監査役の報酬については、その役割に鑑み、基本報酬(固定報酬)のみとし、各監査役への支給額については、監査役の協議により、監査役会において決定します。

基本報酬の個人別の額の決定に関する方針

基本報酬(固定報酬)は、各取締役の役位、職責に応じた額とし、金銭による固定報酬として毎月支給することとしています。
報酬水準については、経済・社会情勢、当社の経営環境・業績を踏まえるとともに、外部専門機関の客観的な報酬調査データ等を参考にして、毎年、役位ごとの報酬水準が上記基本方針に則っているかを報酬委員会において検証のうえ、取締役会に答申・提言を行い、取締役会において決定します。
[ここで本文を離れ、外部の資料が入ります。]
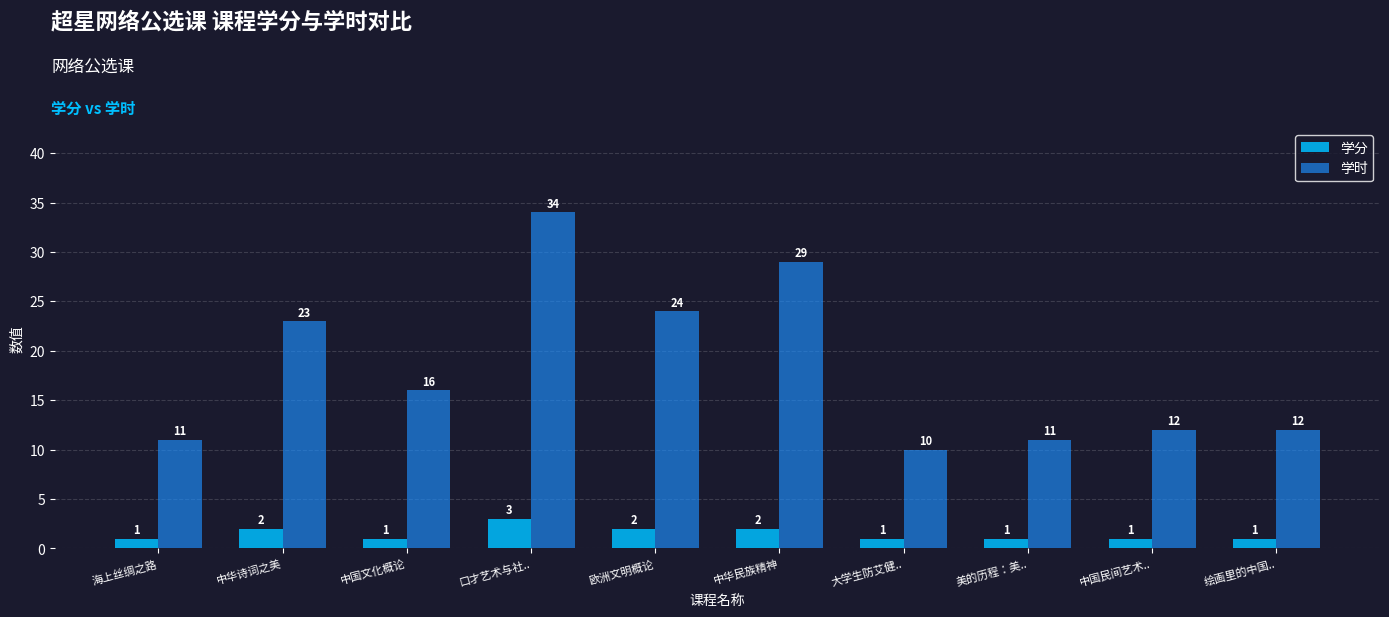

What is the difference between the highest and lowest values at 海上丝绸之路?

10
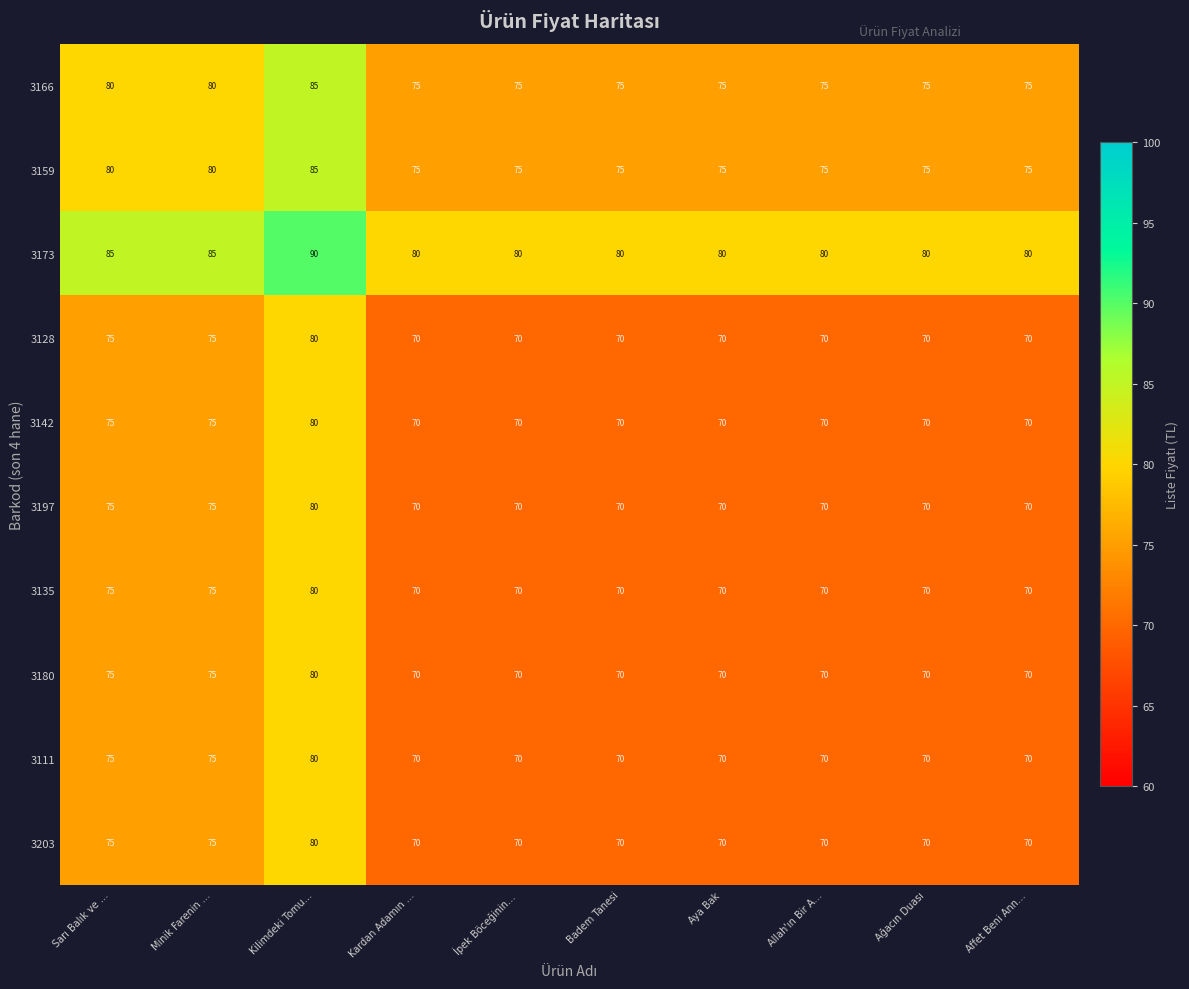

What is the sum of all 3173 values?

820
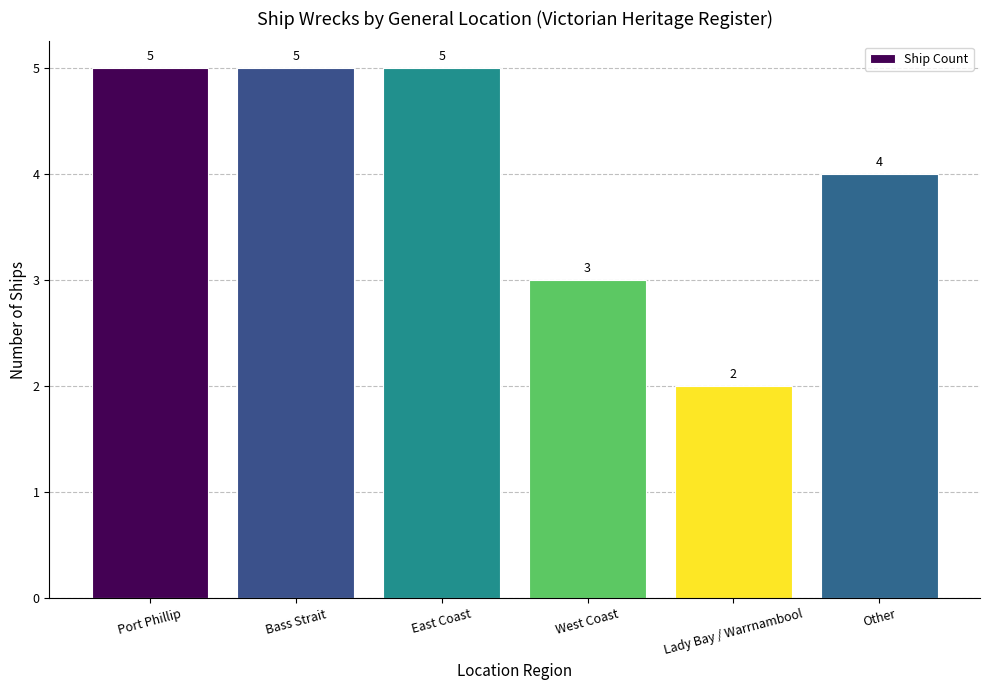

Reading right to left, transcribe all the data shown in this chart.

Other=4	Lady Bay / Warrnambool=2	West Coast=3	East Coast=5	Bass Strait=5	Port Phillip=5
業績連動型金銭報酬ならびに業績連動型株式報酬の内容 および額または数の算定方法の決定方針

業績連動型金銭報酬は、毎年、一定の時期に支給することとしています。 指標として連結営業利益等の目標値に対する達成度合い等を定め、前事業年度の業績に基づき算定しています。
業績連動型株式報酬は、業績目標の達成度や中長期の企業価値向上に連動する報酬として、退任時に株式を支給するものとし、その内容は業績非連動部分と業績連動部分にて構成され、業績非連動部分おおむね株式報酬総額の30%、業績連動部分は最高額をおおむね株式報酬総額の70%に設定しています。指標として連結営業利益等の目標値に対する達成度合いなどを定め、前事業年度の業績に基づき100%〜0%の範囲内にて算定しています。
業績連動型金銭報酬および業績連動型株式報酬の額等の決定に際しては、報酬委員会において検討のうえ取締役会に答申・提言を行うものとし、取締役会は当該答申・提言の内容に従って決定します。

基本報酬の額、業績連動型金銭報酬の額または業績連動型株式報酬の額等の取締役の個人別の報酬等の額に対する割合の決定に関する方針

業務執行取締役の種類別の報酬割合については、(Ⅰ)基本報酬(固定報酬)、(Ⅱ)業績連動型金銭報酬、(Ⅲ)業績連動型株式報酬の割合を、業績連動型金銭報酬および業績連動型株式報酬がいずれも最高額の場合、おおむね50対35対15と設定し、外部専門機関の客観的な報酬調査データ等を参考にして、取締役会において決定します。

取締役の個人別の報酬等の内容の決定に関する事項

取締役の個人別の報酬額については、取締役会より諮問をうけた報酬委員会が基本報酬(固定報酬)の個人別の額、業績連動型金銭報酬および業績連動型株式報酬における業務執行取締役の個人別の評価および額等につき審議のうえ、取締役会に対して答申・提言するものとし、取締役会は当該答申・提言の内容に従って個人別の報酬の額等を決定します。